*** Begin section ***

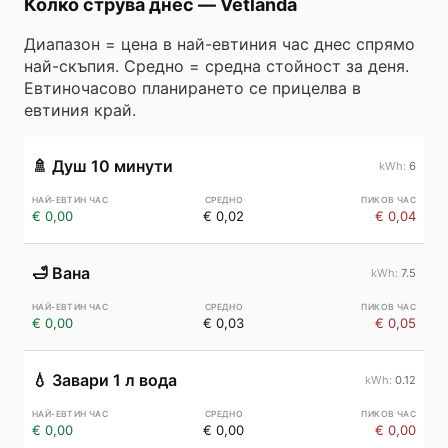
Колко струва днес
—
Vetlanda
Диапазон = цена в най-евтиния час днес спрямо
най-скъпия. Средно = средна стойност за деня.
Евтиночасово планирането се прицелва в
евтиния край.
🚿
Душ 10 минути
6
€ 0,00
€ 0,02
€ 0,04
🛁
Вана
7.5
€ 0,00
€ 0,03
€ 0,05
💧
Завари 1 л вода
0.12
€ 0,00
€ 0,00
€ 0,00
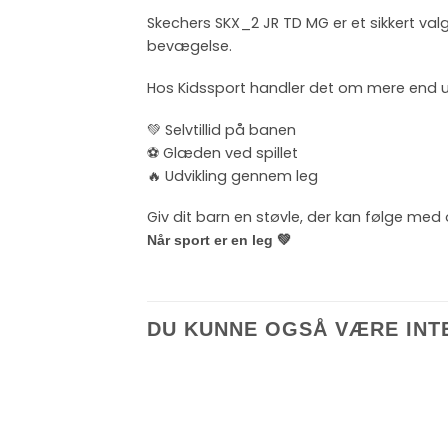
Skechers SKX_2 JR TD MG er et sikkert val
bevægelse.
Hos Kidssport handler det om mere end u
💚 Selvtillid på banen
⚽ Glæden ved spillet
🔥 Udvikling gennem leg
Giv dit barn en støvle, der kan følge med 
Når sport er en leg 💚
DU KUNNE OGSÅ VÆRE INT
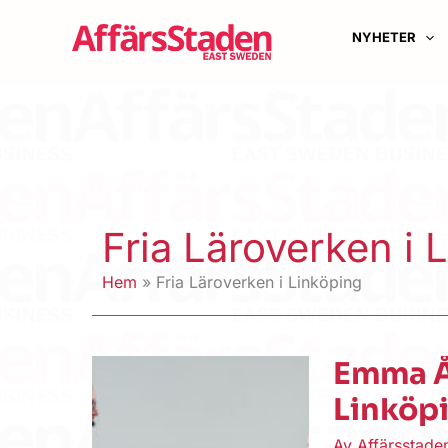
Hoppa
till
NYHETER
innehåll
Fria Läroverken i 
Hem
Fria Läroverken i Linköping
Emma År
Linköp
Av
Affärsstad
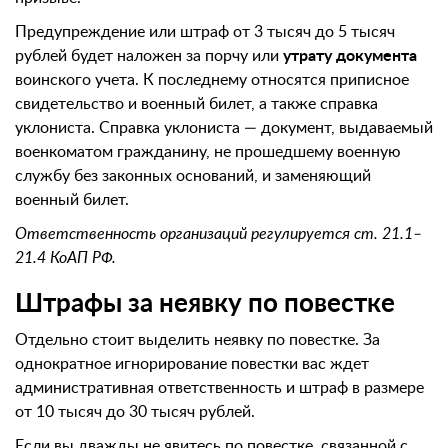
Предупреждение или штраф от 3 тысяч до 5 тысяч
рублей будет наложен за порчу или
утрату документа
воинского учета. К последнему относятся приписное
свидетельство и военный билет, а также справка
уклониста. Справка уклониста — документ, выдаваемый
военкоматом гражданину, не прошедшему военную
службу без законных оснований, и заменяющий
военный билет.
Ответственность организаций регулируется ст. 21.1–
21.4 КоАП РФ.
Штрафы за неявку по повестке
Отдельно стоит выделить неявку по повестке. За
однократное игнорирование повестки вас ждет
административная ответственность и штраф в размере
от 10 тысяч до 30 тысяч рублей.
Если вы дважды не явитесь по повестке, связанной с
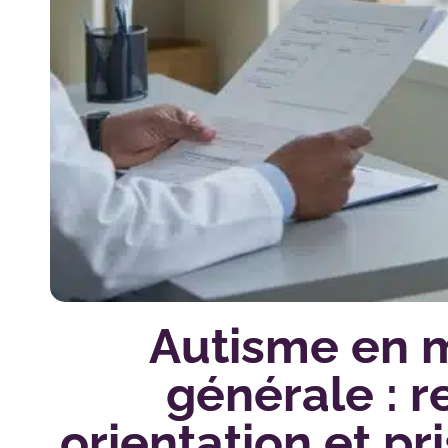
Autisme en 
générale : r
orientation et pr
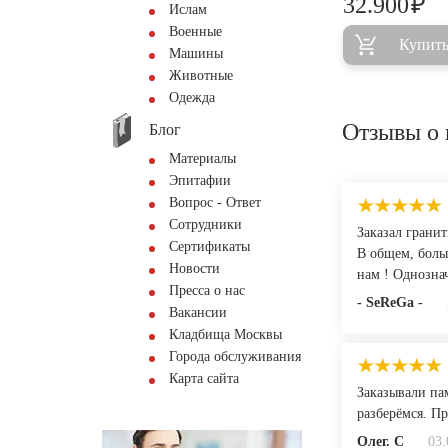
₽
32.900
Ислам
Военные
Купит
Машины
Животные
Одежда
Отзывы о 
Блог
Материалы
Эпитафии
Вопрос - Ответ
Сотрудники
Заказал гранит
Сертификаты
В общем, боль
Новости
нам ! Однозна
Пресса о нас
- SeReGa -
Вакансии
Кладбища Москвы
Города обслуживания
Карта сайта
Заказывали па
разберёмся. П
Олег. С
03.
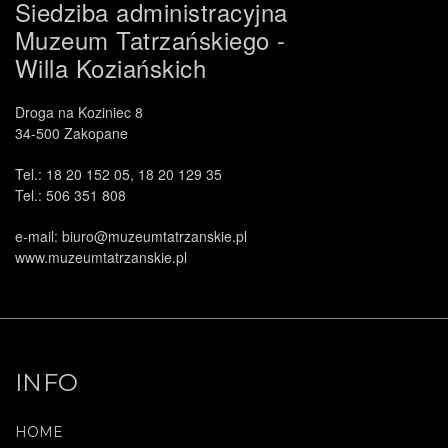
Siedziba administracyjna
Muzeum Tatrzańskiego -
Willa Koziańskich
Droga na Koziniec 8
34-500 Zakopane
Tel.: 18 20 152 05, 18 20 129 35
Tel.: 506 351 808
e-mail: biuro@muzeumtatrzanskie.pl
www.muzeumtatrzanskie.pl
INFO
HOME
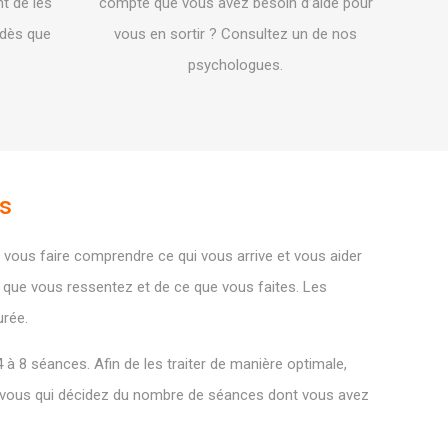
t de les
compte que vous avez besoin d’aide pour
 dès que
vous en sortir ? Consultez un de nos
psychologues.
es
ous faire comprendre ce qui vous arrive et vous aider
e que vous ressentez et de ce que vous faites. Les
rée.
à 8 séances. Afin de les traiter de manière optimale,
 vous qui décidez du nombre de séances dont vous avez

*** End section ***

Task statement: Copy the text from every one of the records above word for word, and leave the pictures out of your copy.

Written response:
Колко струва днес
—
Vetlanda
Диапазон = цена в най-евтиния час днес спрямо
най-скъпия. Средно = средна стойност за деня.
Евтиночасово планирането се прицелва в
евтиния край.
🚿
Душ 10 минути
6
€ 0,00
€ 0,02
€ 0,04
🛁
Вана
7.5
€ 0,00
€ 0,03
€ 0,05
💧
Завари 1 л вода
0.12
€ 0,00
€ 0,00
€ 0,00
Skechers SKX_2 JR TD MG er et sikkert val
bevægelse.
Hos Kidssport handler det om mere end u
💚 Selvtillid på banen
⚽ Glæden ved spillet
🔥 Udvikling gennem leg
Giv dit barn en støvle, der kan følge med 
Når sport er en leg 💚
DU KUNNE OGSÅ VÆRE INT
Hoppa
till
NYHETER
innehåll
Fria Läroverken i 
Hem
Fria Läroverken i Linköping
Emma År
Linköp
Av
Affärsstad
Предупреждение или штраф от 3 тысяч до 5 тысяч
рублей будет наложен за порчу или
утрату документа
воинского учета. К последнему относятся приписное
свидетельство и военный билет, а также справка
уклониста. Справка уклониста — документ, выдаваемый
военкоматом гражданину, не прошедшему военную
службу без законных оснований, и заменяющий
военный билет.
Ответственность организаций регулируется ст. 21.1–
21.4 КоАП РФ.
Штрафы за неявку по повестке
Отдельно стоит выделить неявку по повестке. За
однократное игнорирование повестки вас ждет
административная ответственность и штраф в размере
от 10 тысяч до 30 тысяч рублей.
Если вы дважды не явитесь по повестке, связанной с
Autisme en 
générale : r
orientation et pr
₽
32.900
Ислам
Военные
Купит
Машины
Животные
Одежда
Отзывы о 
Блог
Материалы
Эпитафии
Вопрос - Ответ
Сотрудники
Заказал гранит
Сертификаты
В общем, боль
Новости
нам ! Однозна
Пресса о нас
- SeReGa -
Вакансии
Кладбища Москвы
Города обслуживания
Карта сайта
Заказывали па
разберёмся. П
Олег. С
03.
Siedziba administracyjna
Muzeum Tatrzańskiego -
Willa Koziańskich
Droga na Koziniec 8
34-500 Zakopane
Tel.: 18 20 152 05, 18 20 129 35
Tel.: 506 351 808
e-mail: biuro@muzeumtatrzanskie.pl
www.muzeumtatrzanskie.pl
INFO
HOME
t de les
compte que vous avez besoin d’aide pour
 dès que
vous en sortir ? Consultez un de nos
psychologues.
es
ous faire comprendre ce qui vous arrive et vous aider
e que vous ressentez et de ce que vous faites. Les
rée.
à 8 séances. Afin de les traiter de manière optimale,
 vous qui décidez du nombre de séances dont vous avez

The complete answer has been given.